Bezogen auf blutchemische Parameter existieren folgende bereits verwendete Diagnosekriterien:

• reduzierte Plasmacortisolspiegel (Snyder et al., 1995)

• reduzierte maximale Laktatwerte (MacKinnon, 2000; Urhausen & Kindermann, 2002a, 2002b), Vogel et al. (2001) präzisieren, indem sie von einer Reduzierung um mindestens 1 mmol/l oder 20 % auf der letzten vollständig durchlaufenen Belastungsstufe bei einem Ausbelastungstest ausgehen

• eine Reduktion des Quotienten aus Maximallaktat und Borg-Wert x 100 um mehr als 20 (Borg-Skala von 0 bis 10) bei Durchführung standardisierter maximaler Belastungen (Snyder et al., 1995)

• ein Abfall des Verhältnisses von Testosteron zu Cortisol um mehr als 30 % (Slivka et al., 2010)

Fragebögen, die Merkmale einer Überbelastung und Erholungsdefizite ermitteln, kommen bei Bosquet et al. (2001), Jeukendrup et al. (1992) und Snyder et al. (1995) als diagnostische Instru-mentarien zum Einsatz. Die quantitativen Angaben über notwendige Veränderungen, um von einem diagnostischen Nutzen ausgehen zu können, sind hierbei unterschiedlich.

Weiterhin ist anzumerken, dass der Ausschluss von Krankheiten und Verletzungen, die als alternative Erklärungen für eine mögliche Leistungsminderung dienen könnten, für die Erstellung einer Diagnose erforderlich ist (Hooper et al., 1995; Meeusen et al., 2006; Uusitalo et al., 1998).

In einer der wenigen Untersuchungen mit Sportlern, die von einem Mediziner als überbelastet bzw.
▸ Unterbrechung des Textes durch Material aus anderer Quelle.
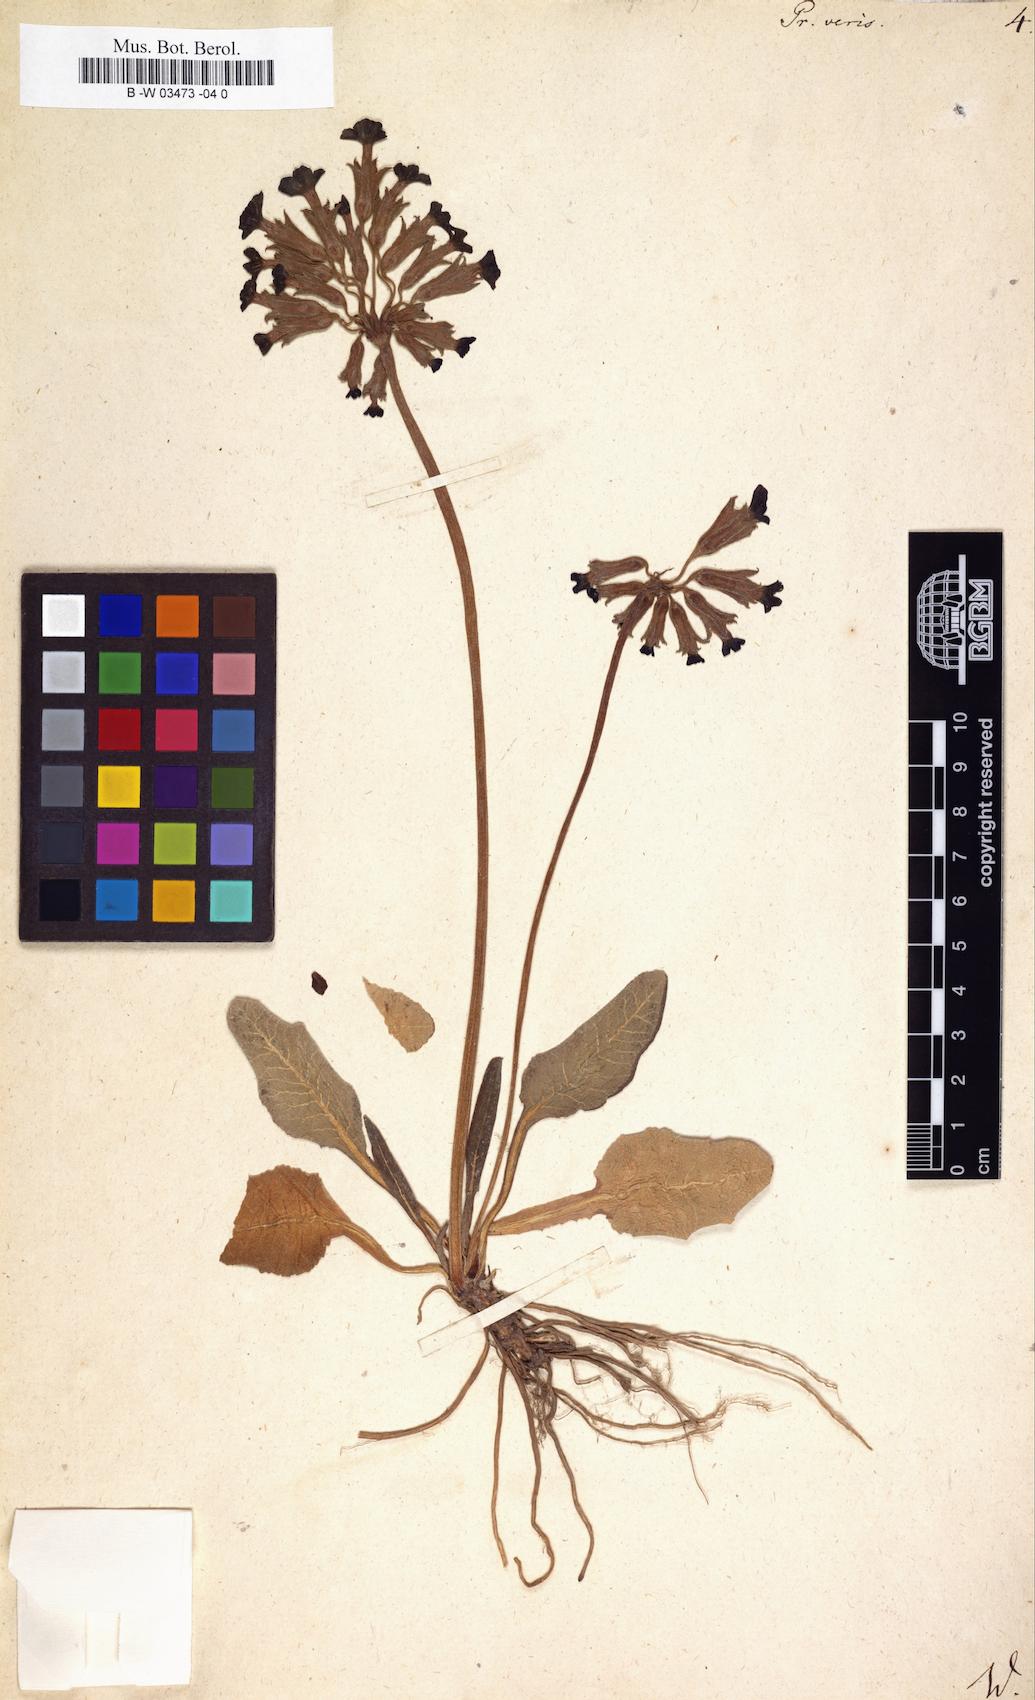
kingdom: Plantae
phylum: Tracheophyta
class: Magnoliopsida
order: Ericales
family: Primulaceae
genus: Primula
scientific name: Primula veris
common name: Cowslip
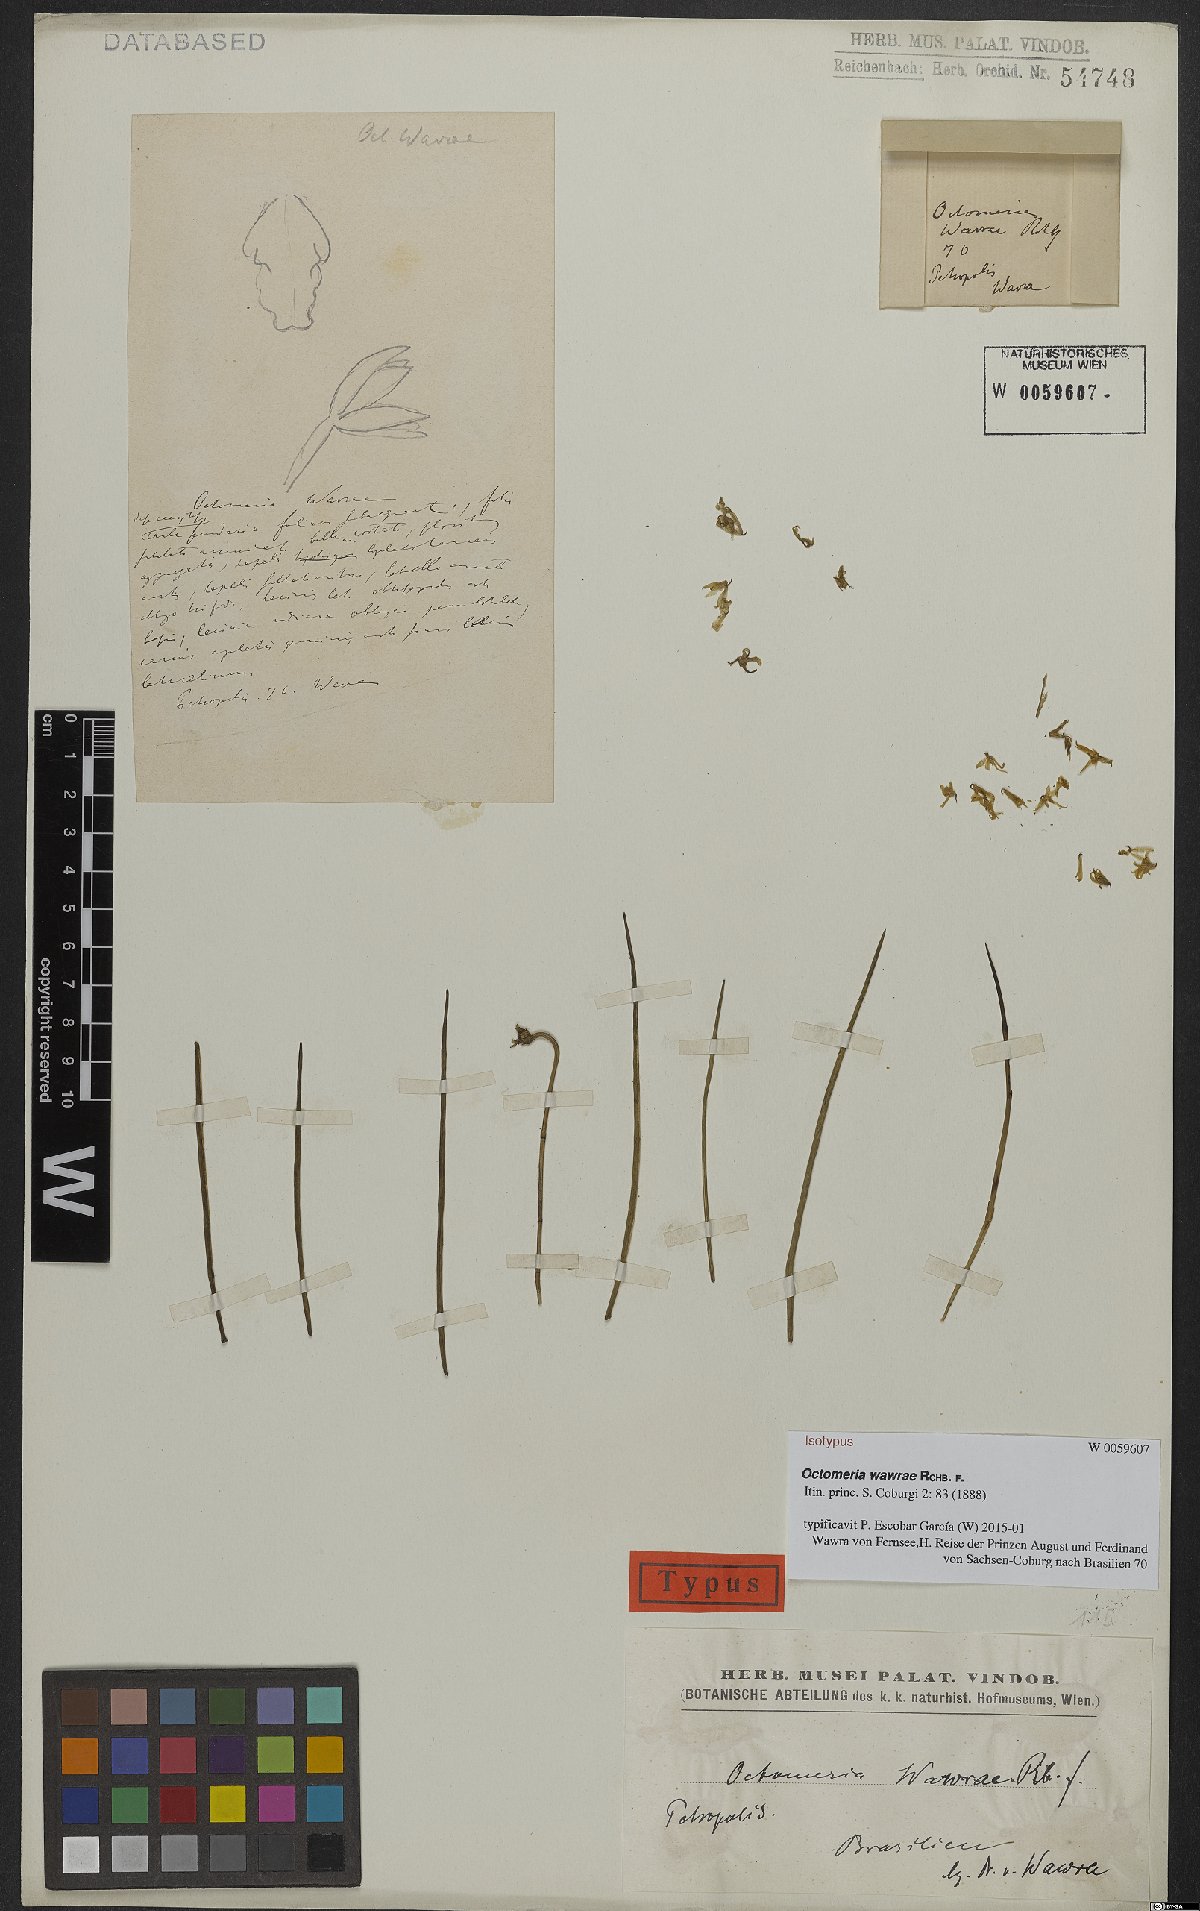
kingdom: Plantae
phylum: Tracheophyta
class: Liliopsida
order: Asparagales
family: Orchidaceae
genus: Octomeria
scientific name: Octomeria wawrae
als unter einem Übertrainingssyndrom leidend eingestuft wurden, und die zwischen zwei Wochen und einem Jahr unter symptomatischen Beschwerden wie Müdigkeit, dem Gefühl schwerer Beine und Leistungsminderungen litten, versuchten Meeusen et al. (2008), hormonelle Indikatoren darzu-legen. Die Autoren testeten die insgesamt zehn Sportler anhand zweier Stufentests auf dem Laufband oder Fahrradergometer bis zur Ausbelastung und untersuchten hormonelle Veränderungen vor sowie unmittelbar nach beiden Tests. Die Autoren postulieren abschließend, dass eine signifikante Erhöhung der Konzentration der Hormone ACTH (adrenocorticotrophic hormone) und PRL (prolactin hormone) unmittelbar nach dem zweiten Test – im Vergleich zu Ruhewerten vor dem Test – für eine Überbelastung, eine Erniedrigung oder Stagnation dieser Hormone für ein Übertrainingssyndrom sprächen. Nederhof et al. (2008) konnten diese These mittels Untersuchungen an zwei überbelasteten Eisschnellläuferinnen und einer normal trainierten Eisschnellläuferin jedoch nicht bestätigen.

Meeusen et al. (2006) stellen einige Leitfragen vor, anhand derer sich eine mögliche Diagnose eines Übertrainingssyndroms orientieren solle. Darin erwähnen die Autoren u. a. folgende Aspekte:

• Erhöhte sich das Trainingsvolumen um mehr als 5 % (Stunden/Kilometer pro Woche)?

• Stieg die Trainingsintensität signifikant an?

• Lag Trainingsmonotonie vor?

• Gab es eine hohe Anzahl von Wettkämpfen?

• Lagen soziale, emotionale oder andere Stressoren vor?

• Gibt es Normwerte von Leistungsparametern und weiteren psychologischen/physiolo-gischen Parametern, die zum Vergleich herangezogen werden können?

Anzunehmen ist, dass – der Ausschluss von Krankheiten und Verletzungen vorausgesetzt – eine Kombination verschiedener Diagnoseparameter notwendig ist, um eine Überbelastung bzw. ein Übertrainingssyndrom diagnostizieren zu können, denn es erscheint „außerordentlich unwahr-scheinlich, dass Veränderungen einzelner Parameter für die Veränderungen aller Systeme repräsentativ sein sollen“ (Vogel, 2001, S. 160; vgl. Hendrickson & Verde, 1994; Israel, 1976;

O’Toole, cop. 1998). Die ausgewählten Parameter müssten in der sportlichen Praxis

29 einzelfallbezogen verwendet und interpretiert werden, d. h. unter Berücksichtigung vorliegender individueller Norm- und Vergleichswerte (vgl. Vogel, 2001).